- Task to carry out:
Copy the entries below word for word, from the start of the entries up to and including the line that contains "scientific name: Mitella nuda".

- Supplied entries:
— start —

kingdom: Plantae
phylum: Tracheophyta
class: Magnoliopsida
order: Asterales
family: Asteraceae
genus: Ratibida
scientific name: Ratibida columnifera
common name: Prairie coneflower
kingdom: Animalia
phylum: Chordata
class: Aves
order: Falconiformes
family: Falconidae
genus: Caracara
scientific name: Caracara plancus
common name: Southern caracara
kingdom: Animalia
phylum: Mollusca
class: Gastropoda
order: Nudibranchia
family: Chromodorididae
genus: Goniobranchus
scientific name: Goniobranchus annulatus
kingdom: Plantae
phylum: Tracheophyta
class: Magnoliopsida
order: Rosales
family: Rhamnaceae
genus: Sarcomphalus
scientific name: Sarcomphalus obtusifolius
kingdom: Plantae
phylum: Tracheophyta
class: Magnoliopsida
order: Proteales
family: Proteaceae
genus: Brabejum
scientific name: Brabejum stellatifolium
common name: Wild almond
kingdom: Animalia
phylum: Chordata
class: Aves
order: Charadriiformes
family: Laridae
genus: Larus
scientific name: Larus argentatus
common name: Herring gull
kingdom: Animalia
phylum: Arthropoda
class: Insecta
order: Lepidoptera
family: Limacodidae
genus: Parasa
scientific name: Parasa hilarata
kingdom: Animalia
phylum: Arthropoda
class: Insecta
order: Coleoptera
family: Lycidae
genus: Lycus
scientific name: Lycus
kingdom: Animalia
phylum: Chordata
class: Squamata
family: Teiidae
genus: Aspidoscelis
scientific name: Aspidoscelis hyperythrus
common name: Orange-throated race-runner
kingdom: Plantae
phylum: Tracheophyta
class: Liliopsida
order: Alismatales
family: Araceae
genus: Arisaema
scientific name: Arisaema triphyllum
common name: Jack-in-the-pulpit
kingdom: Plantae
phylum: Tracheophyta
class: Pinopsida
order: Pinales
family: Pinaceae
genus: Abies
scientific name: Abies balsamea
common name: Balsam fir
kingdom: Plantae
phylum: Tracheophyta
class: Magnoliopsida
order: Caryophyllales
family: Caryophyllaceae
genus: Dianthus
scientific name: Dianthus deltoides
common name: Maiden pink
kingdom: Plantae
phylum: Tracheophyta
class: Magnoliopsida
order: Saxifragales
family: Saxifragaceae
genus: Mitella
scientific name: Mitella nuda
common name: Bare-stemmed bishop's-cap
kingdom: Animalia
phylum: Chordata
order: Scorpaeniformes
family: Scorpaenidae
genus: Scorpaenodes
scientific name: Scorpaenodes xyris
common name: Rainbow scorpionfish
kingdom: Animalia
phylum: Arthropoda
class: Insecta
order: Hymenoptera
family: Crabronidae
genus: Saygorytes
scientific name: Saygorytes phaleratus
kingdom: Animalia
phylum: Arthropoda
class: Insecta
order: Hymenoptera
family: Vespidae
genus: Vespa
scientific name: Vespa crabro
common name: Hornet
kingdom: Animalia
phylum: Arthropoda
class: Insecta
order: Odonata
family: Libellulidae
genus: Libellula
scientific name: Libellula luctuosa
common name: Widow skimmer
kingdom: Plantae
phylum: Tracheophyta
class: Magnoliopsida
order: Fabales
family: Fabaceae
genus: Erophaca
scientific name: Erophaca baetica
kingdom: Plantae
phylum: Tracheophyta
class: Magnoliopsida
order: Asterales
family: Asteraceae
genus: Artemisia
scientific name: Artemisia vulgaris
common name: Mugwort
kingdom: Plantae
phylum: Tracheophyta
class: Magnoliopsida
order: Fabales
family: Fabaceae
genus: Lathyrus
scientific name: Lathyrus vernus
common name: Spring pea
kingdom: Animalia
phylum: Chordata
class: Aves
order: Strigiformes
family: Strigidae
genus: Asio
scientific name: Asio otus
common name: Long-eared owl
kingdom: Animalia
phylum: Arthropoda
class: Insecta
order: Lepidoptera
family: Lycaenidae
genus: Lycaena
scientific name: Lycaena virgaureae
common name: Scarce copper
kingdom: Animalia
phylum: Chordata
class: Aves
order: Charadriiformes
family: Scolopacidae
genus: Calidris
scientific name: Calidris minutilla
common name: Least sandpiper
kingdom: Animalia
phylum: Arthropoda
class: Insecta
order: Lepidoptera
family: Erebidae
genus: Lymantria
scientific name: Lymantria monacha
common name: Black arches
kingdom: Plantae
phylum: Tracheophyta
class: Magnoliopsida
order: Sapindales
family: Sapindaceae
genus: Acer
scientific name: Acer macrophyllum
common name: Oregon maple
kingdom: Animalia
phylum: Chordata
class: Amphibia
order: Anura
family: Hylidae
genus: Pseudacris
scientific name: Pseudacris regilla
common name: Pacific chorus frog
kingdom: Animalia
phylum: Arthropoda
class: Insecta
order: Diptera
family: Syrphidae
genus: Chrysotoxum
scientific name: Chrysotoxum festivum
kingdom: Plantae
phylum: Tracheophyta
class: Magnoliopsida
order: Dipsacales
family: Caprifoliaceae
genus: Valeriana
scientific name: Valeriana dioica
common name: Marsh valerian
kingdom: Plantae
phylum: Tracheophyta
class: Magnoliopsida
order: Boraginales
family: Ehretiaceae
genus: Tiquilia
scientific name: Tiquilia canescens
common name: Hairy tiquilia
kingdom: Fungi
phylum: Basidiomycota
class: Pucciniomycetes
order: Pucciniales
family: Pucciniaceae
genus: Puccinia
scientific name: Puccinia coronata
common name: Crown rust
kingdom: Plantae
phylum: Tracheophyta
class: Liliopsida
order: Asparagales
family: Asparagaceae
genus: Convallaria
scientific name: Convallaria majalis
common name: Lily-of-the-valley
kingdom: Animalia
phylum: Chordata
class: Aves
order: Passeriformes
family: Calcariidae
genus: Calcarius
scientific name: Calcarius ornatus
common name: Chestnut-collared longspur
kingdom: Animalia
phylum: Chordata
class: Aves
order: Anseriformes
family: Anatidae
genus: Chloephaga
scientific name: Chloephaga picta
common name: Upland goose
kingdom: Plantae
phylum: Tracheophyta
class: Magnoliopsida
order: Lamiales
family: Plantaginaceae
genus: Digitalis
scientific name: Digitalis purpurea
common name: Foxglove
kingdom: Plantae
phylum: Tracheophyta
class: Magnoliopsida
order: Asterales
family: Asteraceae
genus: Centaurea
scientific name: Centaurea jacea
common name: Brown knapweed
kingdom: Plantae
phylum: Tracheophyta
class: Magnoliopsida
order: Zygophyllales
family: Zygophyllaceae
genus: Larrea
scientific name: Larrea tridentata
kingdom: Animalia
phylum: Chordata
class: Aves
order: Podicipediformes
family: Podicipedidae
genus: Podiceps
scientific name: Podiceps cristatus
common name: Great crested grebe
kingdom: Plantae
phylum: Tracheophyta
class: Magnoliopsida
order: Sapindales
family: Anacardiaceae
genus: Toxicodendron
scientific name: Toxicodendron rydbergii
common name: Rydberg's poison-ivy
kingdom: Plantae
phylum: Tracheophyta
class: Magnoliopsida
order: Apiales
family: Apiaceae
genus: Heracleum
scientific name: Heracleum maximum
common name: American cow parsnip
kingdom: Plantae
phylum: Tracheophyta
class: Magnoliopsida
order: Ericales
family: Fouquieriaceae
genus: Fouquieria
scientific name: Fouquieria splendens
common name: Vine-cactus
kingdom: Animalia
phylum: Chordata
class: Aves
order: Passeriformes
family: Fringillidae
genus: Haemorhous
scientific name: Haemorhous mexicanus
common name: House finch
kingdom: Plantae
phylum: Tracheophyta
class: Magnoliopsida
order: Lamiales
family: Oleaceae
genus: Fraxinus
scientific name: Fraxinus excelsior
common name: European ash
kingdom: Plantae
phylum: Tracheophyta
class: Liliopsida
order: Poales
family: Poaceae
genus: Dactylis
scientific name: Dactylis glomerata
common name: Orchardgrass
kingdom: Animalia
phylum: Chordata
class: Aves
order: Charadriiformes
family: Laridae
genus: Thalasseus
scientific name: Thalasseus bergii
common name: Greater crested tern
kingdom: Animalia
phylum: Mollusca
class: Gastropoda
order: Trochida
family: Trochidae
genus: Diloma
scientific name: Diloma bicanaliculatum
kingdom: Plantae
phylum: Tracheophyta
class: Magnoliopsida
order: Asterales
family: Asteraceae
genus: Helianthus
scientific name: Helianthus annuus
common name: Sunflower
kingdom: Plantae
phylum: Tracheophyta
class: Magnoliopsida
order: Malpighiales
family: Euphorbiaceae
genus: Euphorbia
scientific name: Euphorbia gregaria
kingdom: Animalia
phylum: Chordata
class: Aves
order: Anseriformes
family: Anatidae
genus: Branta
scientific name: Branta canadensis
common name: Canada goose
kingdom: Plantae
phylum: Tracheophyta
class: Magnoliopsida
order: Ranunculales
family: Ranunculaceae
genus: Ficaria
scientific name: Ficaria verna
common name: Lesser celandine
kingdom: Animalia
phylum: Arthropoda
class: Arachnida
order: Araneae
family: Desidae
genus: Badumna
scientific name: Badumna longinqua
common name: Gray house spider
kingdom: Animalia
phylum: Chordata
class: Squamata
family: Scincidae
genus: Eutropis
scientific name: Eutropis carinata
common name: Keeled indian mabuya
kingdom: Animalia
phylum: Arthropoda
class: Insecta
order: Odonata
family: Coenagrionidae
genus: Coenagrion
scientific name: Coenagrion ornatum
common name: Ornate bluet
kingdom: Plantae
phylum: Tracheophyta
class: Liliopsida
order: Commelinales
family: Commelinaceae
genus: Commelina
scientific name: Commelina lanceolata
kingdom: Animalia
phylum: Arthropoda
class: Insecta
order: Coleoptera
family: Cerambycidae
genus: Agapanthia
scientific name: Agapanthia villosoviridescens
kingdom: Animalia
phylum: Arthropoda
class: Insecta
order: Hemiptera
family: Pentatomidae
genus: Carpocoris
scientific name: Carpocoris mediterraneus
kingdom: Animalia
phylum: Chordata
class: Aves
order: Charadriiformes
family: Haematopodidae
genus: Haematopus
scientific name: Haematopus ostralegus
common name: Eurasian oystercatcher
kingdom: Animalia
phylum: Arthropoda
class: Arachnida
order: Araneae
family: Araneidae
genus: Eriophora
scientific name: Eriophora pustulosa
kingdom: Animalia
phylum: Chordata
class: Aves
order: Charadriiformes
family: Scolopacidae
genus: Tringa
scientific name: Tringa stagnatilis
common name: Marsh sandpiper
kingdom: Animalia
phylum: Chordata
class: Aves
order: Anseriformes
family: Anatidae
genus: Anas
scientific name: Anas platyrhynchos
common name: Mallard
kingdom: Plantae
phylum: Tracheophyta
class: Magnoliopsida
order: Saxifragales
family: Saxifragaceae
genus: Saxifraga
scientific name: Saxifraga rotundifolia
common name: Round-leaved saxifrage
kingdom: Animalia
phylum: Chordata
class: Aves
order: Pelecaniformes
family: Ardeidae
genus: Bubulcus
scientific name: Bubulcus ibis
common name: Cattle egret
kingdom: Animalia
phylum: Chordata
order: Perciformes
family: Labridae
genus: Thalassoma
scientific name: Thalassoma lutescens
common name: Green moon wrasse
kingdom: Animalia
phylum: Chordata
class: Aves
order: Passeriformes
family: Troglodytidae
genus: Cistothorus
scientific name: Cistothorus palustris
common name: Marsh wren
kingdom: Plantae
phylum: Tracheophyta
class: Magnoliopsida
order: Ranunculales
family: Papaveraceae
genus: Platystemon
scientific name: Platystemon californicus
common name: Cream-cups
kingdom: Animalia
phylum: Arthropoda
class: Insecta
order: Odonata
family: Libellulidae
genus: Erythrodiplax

— end —

- Task answer:
kingdom: Plantae
phylum: Tracheophyta
class: Magnoliopsida
order: Asterales
family: Asteraceae
genus: Ratibida
scientific name: Ratibida columnifera
common name: Prairie coneflower
kingdom: Animalia
phylum: Chordata
class: Aves
order: Falconiformes
family: Falconidae
genus: Caracara
scientific name: Caracara plancus
common name: Southern caracara
kingdom: Animalia
phylum: Mollusca
class: Gastropoda
order: Nudibranchia
family: Chromodorididae
genus: Goniobranchus
scientific name: Goniobranchus annulatus
kingdom: Plantae
phylum: Tracheophyta
class: Magnoliopsida
order: Rosales
family: Rhamnaceae
genus: Sarcomphalus
scientific name: Sarcomphalus obtusifolius
kingdom: Plantae
phylum: Tracheophyta
class: Magnoliopsida
order: Proteales
family: Proteaceae
genus: Brabejum
scientific name: Brabejum stellatifolium
common name: Wild almond
kingdom: Animalia
phylum: Chordata
class: Aves
order: Charadriiformes
family: Laridae
genus: Larus
scientific name: Larus argentatus
common name: Herring gull
kingdom: Animalia
phylum: Arthropoda
class: Insecta
order: Lepidoptera
family: Limacodidae
genus: Parasa
scientific name: Parasa hilarata
kingdom: Animalia
phylum: Arthropoda
class: Insecta
order: Coleoptera
family: Lycidae
genus: Lycus
scientific name: Lycus
kingdom: Animalia
phylum: Chordata
class: Squamata
family: Teiidae
genus: Aspidoscelis
scientific name: Aspidoscelis hyperythrus
common name: Orange-throated race-runner
kingdom: Plantae
phylum: Tracheophyta
class: Liliopsida
order: Alismatales
family: Araceae
genus: Arisaema
scientific name: Arisaema triphyllum
common name: Jack-in-the-pulpit
kingdom: Plantae
phylum: Tracheophyta
class: Pinopsida
order: Pinales
family: Pinaceae
genus: Abies
scientific name: Abies balsamea
common name: Balsam fir
kingdom: Plantae
phylum: Tracheophyta
class: Magnoliopsida
order: Caryophyllales
family: Caryophyllaceae
genus: Dianthus
scientific name: Dianthus deltoides
common name: Maiden pink
kingdom: Plantae
phylum: Tracheophyta
class: Magnoliopsida
order: Saxifragales
family: Saxifragaceae
genus: Mitella
scientific name: Mitella nuda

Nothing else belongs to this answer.